Hello, my name is David Mull and I have asthma. I’m a 31-year-old happily married father of three. I’ve been struggling with asthma for as long as I can remember. My mother says I was diagnosed around the age of four. I wanted to contribute to this page and its mission to help raise awareness for what it may be like to suffer from asthma. This is a personal mission to me not only because of what I went through, but because my beautiful two-year-old daughter is showing all the signs of also having this disease.
Growing up I was like most little boys, I loved sports and I loved playing hard. Where I was different from my friends was that doing these things would often times lead to an attack. For those of you that have never experienced an asthma attack it is a very scary thing, especially for a small child. Imagine being suffocated to death with a plastic bag over your head and you’d be pretty close to what it feels like. I never wanted to not participate or play hard, so I learned to “manage” my disease with an Albuterol inhaler.
My other primary trigger was animal dander. Pretty much anyone who owned a pet I would not be able to visit for long without an attack. These visits and these attacks are in most cases what led to the several hospital visits I made as a child. I would wind up using entirely too much Albuterol, spiking my heart rate and still not breathing well. My poor mom was a nervous wreck during those trips, she would watch over me so closely as only a mother would. I know she was hurting for me possibly worse than I was hurting. I have the best mom in the world.
That Albuterol inhaler is still something I use today when needed, but as a kid it had become almost like a security blanket. I would never go anywhere without that inhaler. If for some reason I forgot it or misplaced it, I would go into panic mode and often give myself an asthma attack. I’d been told by adults who had no experience with asthma to try things that would never work. People seemed to make assumptions about how I felt or how bad an attack was. I beg you to please take asthma seriously, if your child has asthma please take it seriously! If an attack happens please understand your child is scared and suffering. You should follow medical advice and do what needs to be done!
Later in life as I moved out of my parents’ house and got married, I gained some weight. I learned the hard way that both weight gain and fitness drastically impacted my asthma. I decided to go see a specialist again (something my mom was always good about when I was young) and was prescribed Advair. This drug is VERY expensive, but in my experience worth every penny.
About the time I started Advair, I also began working out and losing weight. The combination of these two things have been a life changer for me. I now no longer carry an inhaler with me at all times and I’m not constantly worried about having an asthma attack. I manage my asthma and myself better. I feel almost like a non-asthmatic.
Cold season and infections still hit me harder than others. Often times I still need to use a nebulizer, but I rarely have asthma attacks these days. In fact, since 2010 I’ve competed in 30 different types of endurance races and I just completed the Ironman Louisville on August 26th 2012.
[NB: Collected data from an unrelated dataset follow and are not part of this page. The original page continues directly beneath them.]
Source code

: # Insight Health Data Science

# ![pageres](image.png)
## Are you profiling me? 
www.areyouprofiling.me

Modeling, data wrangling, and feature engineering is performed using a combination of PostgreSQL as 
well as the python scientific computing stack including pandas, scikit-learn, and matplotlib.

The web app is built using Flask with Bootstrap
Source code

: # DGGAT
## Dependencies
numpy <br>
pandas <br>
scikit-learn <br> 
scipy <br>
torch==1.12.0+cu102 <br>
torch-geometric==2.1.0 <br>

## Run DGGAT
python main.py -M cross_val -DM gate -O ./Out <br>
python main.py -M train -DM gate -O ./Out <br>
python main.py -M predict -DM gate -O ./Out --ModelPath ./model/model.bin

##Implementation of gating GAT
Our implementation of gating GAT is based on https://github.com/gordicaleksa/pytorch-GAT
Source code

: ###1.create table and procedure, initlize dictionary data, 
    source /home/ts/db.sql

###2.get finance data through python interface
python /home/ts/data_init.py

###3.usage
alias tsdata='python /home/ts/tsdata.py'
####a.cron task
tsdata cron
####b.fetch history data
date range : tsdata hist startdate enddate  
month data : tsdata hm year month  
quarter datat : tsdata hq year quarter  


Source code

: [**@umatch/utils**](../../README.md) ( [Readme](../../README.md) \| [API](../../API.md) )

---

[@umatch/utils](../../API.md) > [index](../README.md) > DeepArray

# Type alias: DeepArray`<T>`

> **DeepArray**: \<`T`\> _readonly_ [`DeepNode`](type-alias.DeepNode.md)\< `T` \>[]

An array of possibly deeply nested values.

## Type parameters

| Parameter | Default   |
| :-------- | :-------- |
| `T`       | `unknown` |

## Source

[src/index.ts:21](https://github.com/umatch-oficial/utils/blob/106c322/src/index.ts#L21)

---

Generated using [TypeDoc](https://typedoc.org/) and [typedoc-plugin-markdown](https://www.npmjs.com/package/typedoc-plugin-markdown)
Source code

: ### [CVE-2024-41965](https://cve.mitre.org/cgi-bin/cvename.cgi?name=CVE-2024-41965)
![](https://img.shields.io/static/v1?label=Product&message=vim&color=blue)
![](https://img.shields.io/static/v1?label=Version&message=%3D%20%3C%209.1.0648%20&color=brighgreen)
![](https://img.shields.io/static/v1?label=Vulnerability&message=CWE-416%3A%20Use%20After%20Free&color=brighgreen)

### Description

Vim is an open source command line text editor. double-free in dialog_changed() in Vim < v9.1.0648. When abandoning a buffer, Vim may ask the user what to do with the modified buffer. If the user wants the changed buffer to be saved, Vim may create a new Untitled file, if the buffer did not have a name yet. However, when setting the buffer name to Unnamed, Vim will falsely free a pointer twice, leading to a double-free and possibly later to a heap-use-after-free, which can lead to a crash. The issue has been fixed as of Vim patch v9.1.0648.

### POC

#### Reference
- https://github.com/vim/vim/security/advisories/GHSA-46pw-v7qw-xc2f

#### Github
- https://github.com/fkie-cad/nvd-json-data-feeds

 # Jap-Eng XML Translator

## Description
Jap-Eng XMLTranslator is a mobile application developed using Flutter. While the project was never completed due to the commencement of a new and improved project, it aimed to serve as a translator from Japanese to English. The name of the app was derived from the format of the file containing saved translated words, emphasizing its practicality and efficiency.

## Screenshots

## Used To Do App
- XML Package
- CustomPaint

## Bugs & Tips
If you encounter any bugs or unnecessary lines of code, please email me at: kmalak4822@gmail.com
I’m not trying to end this story with an “I’m cured” moment because I’m NOT! I just want people to understand that proper management of asthma is a must! Seeing a specialist and having your child on a management plan is a must. Asthma does not have to be a death sentence, but does need to be taken VERY seriously. My wife and I are taking my daughters asthma signs VERY seriously and pray every day she does not have to battle this disease in the same way I had to.